• WHAT IS EXPECTED
What is needed is an exact copy of the whole listing below, with no pictures.

• SOURCE DATA
◆ ◆ ◆

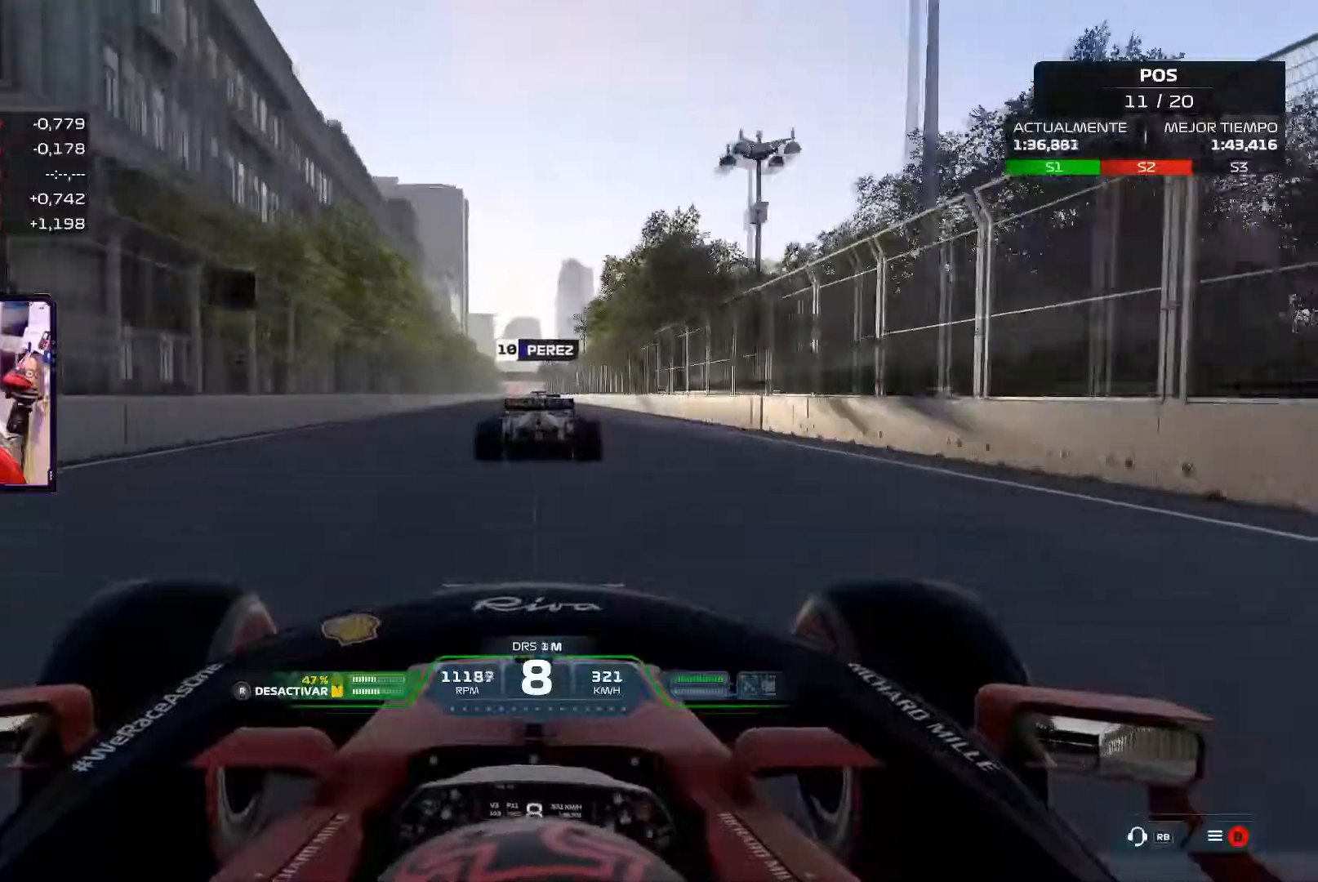
{"buttons": [], "left_stick": "center", "right_stick": "center", "events": [[100, "L1", "down"], [217, "L1", "up"]]}
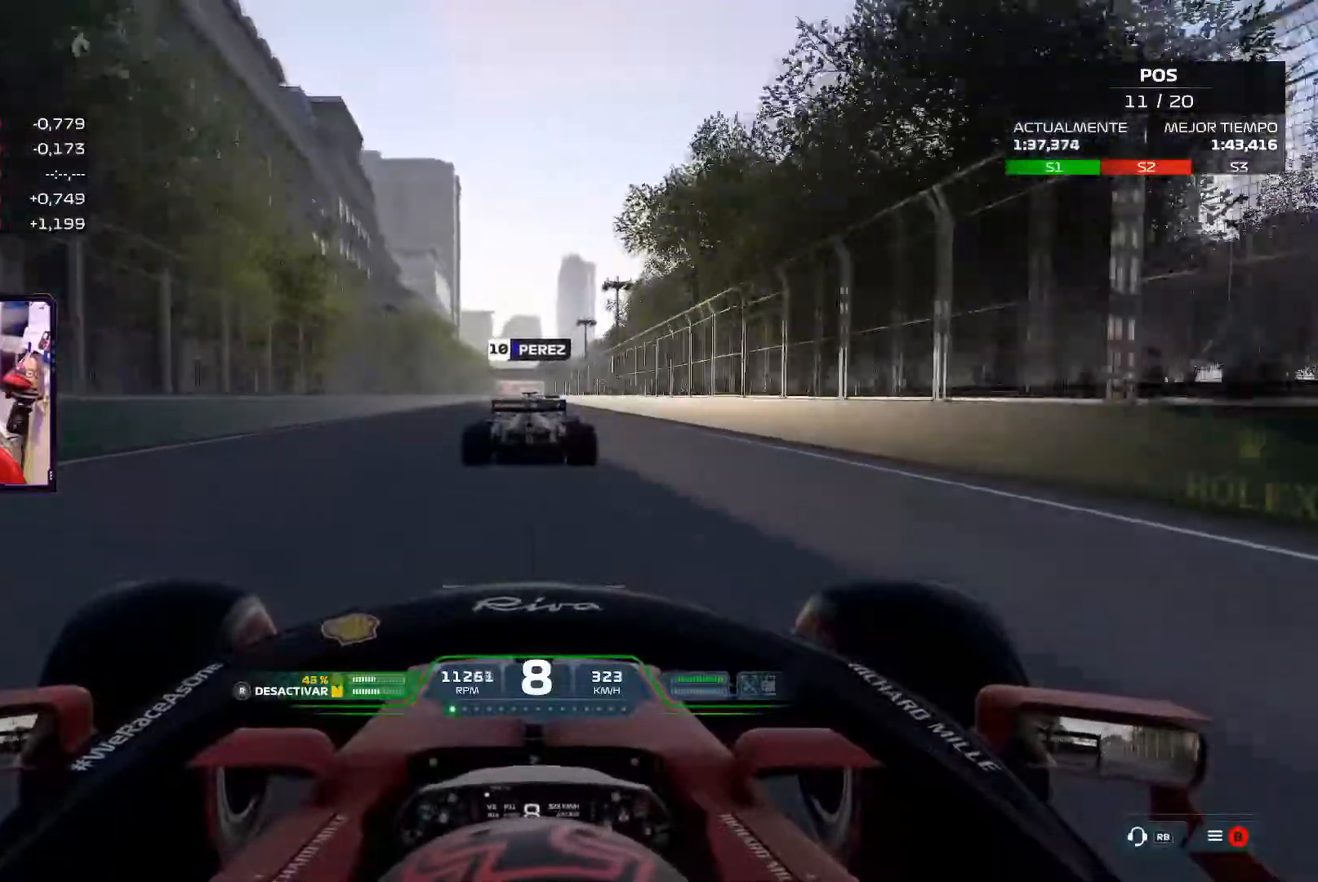
{"buttons": [], "left_stick": "center", "right_stick": "center", "events": []}
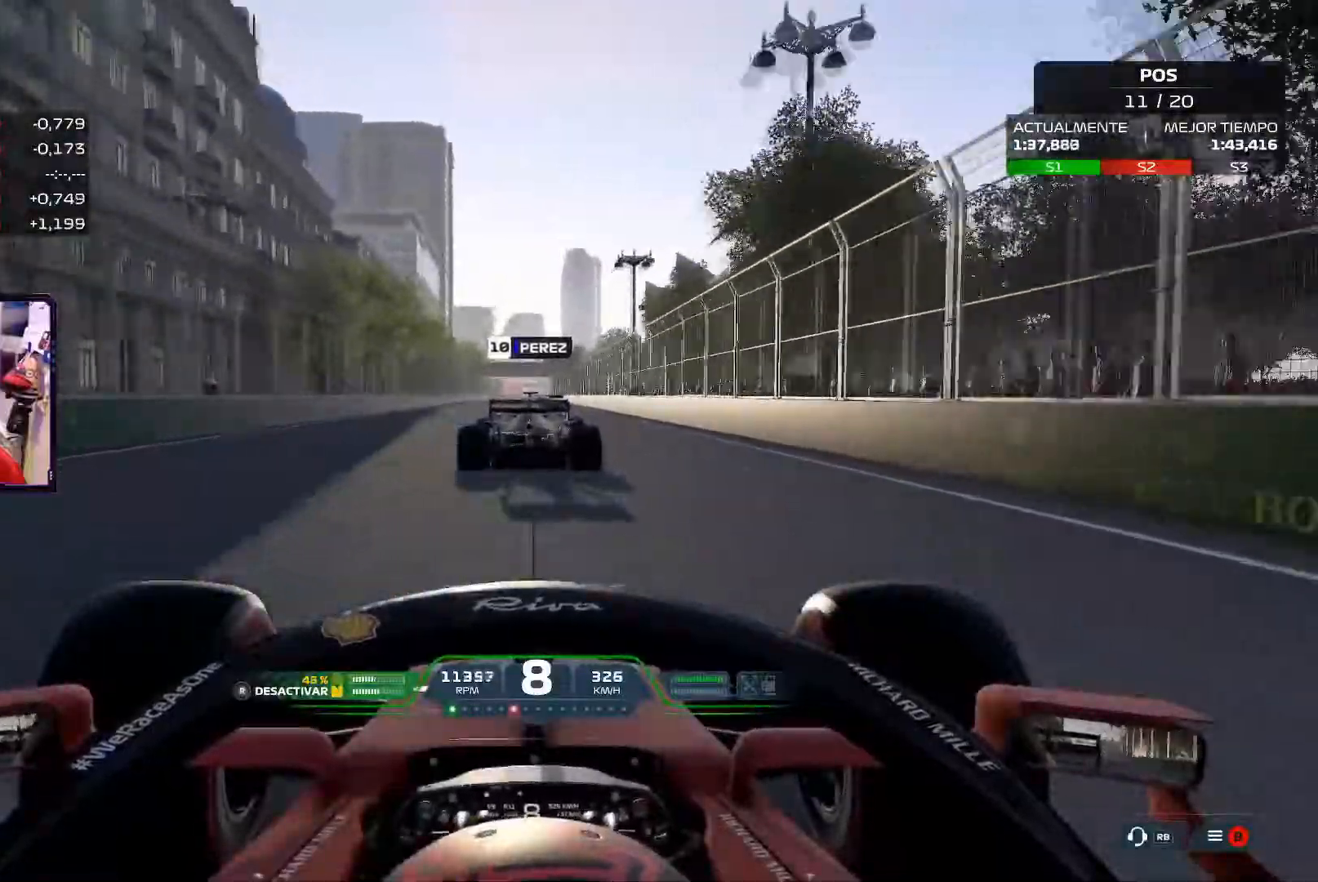
{"buttons": [], "left_stick": "center", "right_stick": "center", "events": [[217, "R3", "down"], [333, "R3", "up"]]}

◆ ◆ ◆

• SOLUTION TO THIS PROBLEM
{"buttons": [], "left_stick": "center", "right_stick": "center", "events": [[100, "L1", "down"], [217, "L1", "up"]]}
{"buttons": [], "left_stick": "center", "right_stick": "center", "events": []}
{"buttons": [], "left_stick": "center", "right_stick": "center", "events": [[217, "R3", "down"], [333, "R3", "up"]]}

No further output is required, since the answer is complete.